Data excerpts
□ □ □ □ □
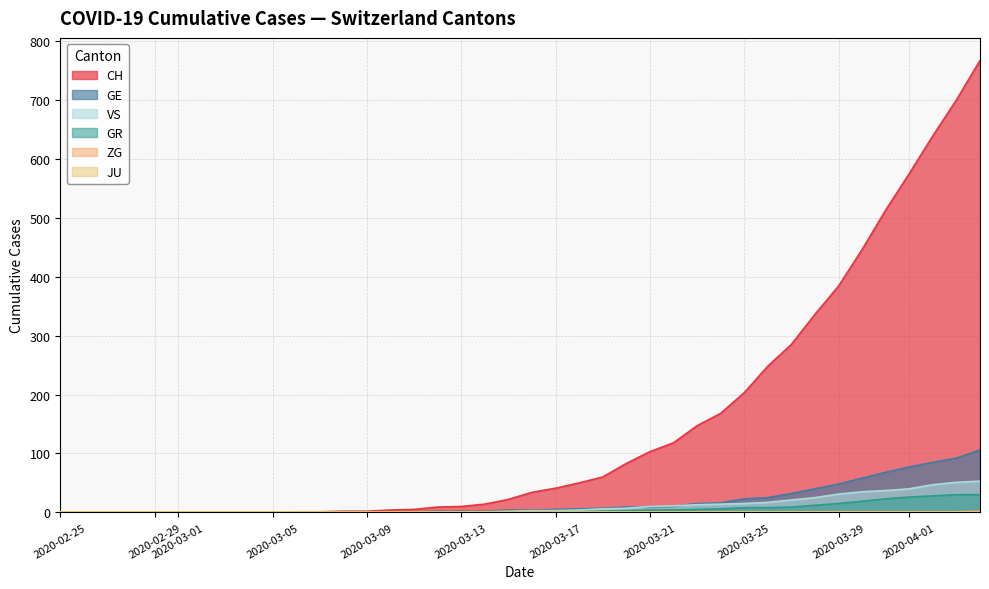

Which series has the largest range (max minus min)?

CH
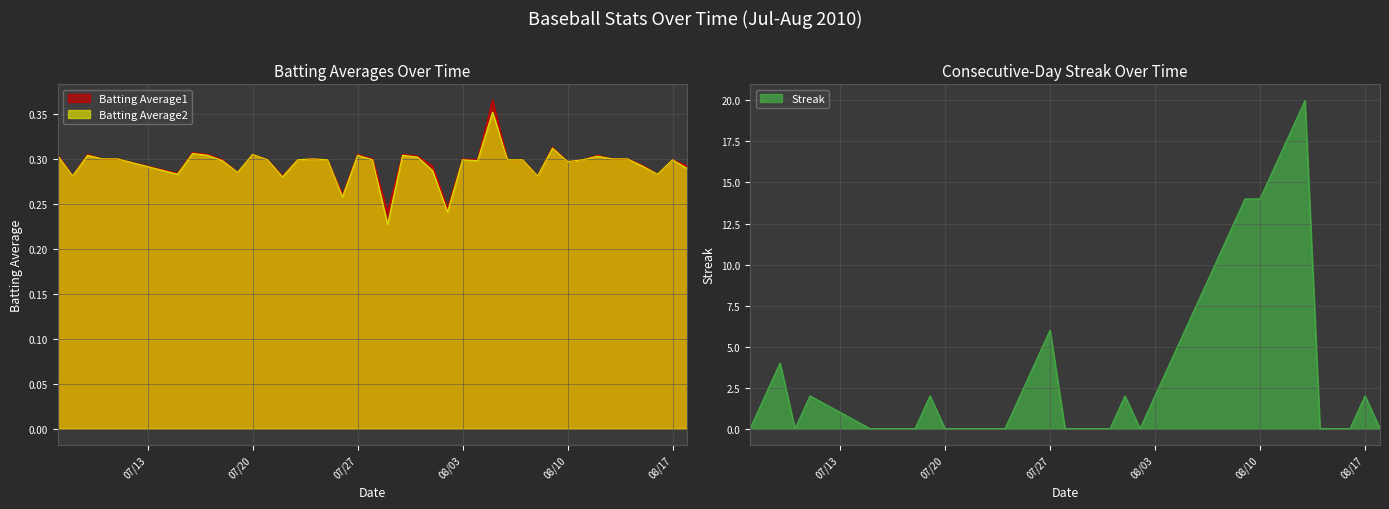

Rank the series at 2010-07-21 from lowest to highest value.

Streak, Batting Average1, Batting Average2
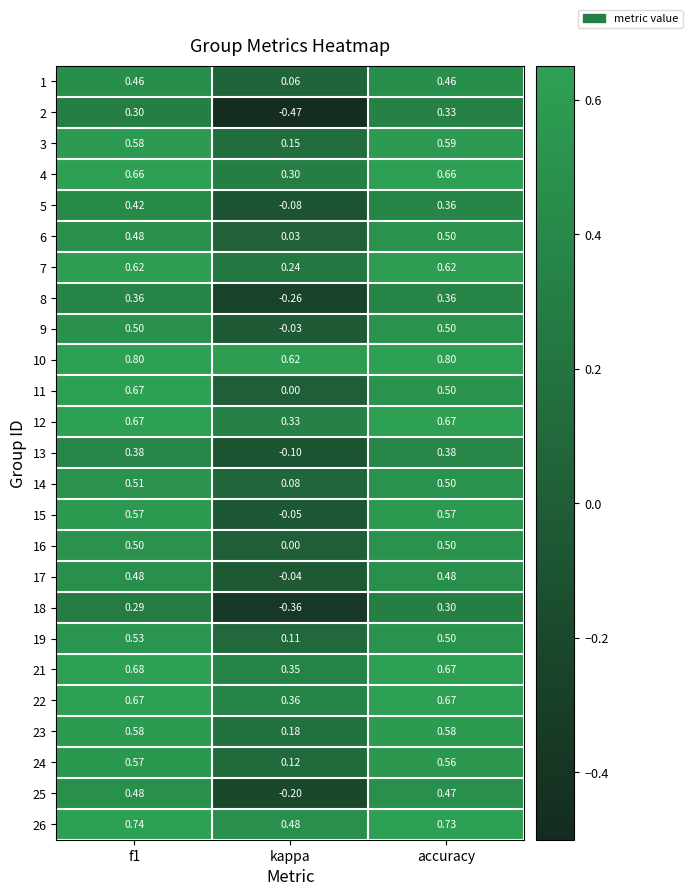

At which label is 8 closest to 0?

kappa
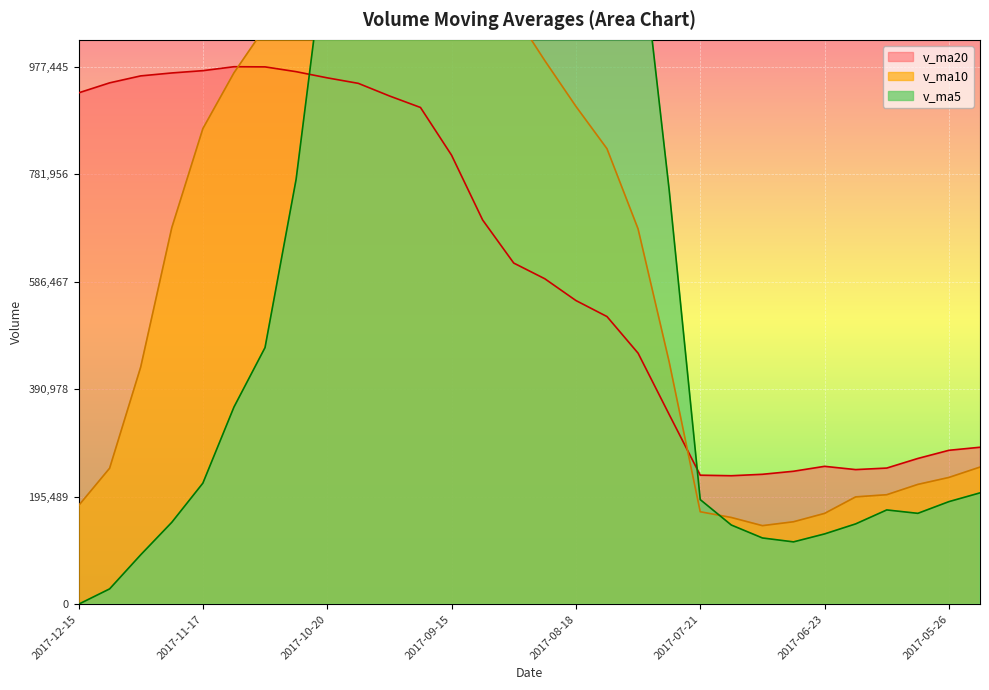

How many lines are shown in the chart?

3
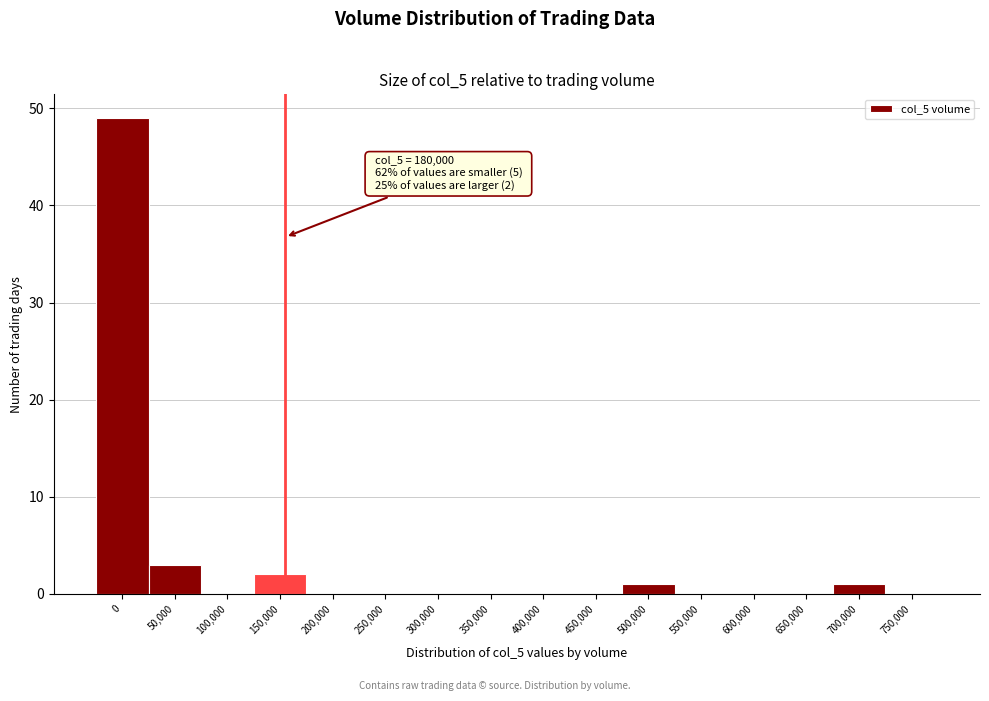

Reading right to left, list all the values displayed in this chart.

750,000=0	700,000=1	650,000=0	600,000=0	550,000=0	500,000=1	450,000=0	400,000=0	350,000=0	300,000=0	250,000=0	200,000=0	150,000=2	100,000=0	50,000=3	0=49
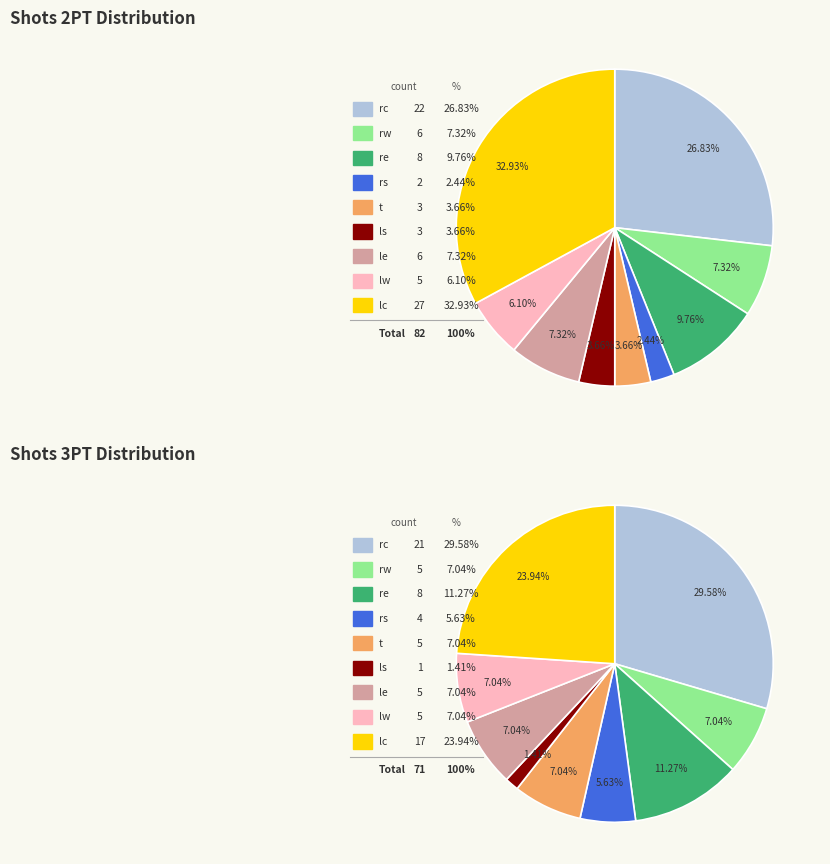

Which has a higher value, rs or rc?

rc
□ □ □ □ □
* Task details *
Reproduce the text of every item above word for word, leaving out the pictures.

* Solved exercise *
Which series has the largest range (max minus min)?

CH

Rank the series at 2010-07-21 from lowest to highest value.

Streak, Batting Average1, Batting Average2

At which label is 8 closest to 0?

kappa

How many lines are shown in the chart?

3

Reading right to left, list all the values displayed in this chart.

750,000=0	700,000=1	650,000=0	600,000=0	550,000=0	500,000=1	450,000=0	400,000=0	350,000=0	300,000=0	250,000=0	200,000=0	150,000=2	100,000=0	50,000=3	0=49

Which has a higher value, rs or rc?

rc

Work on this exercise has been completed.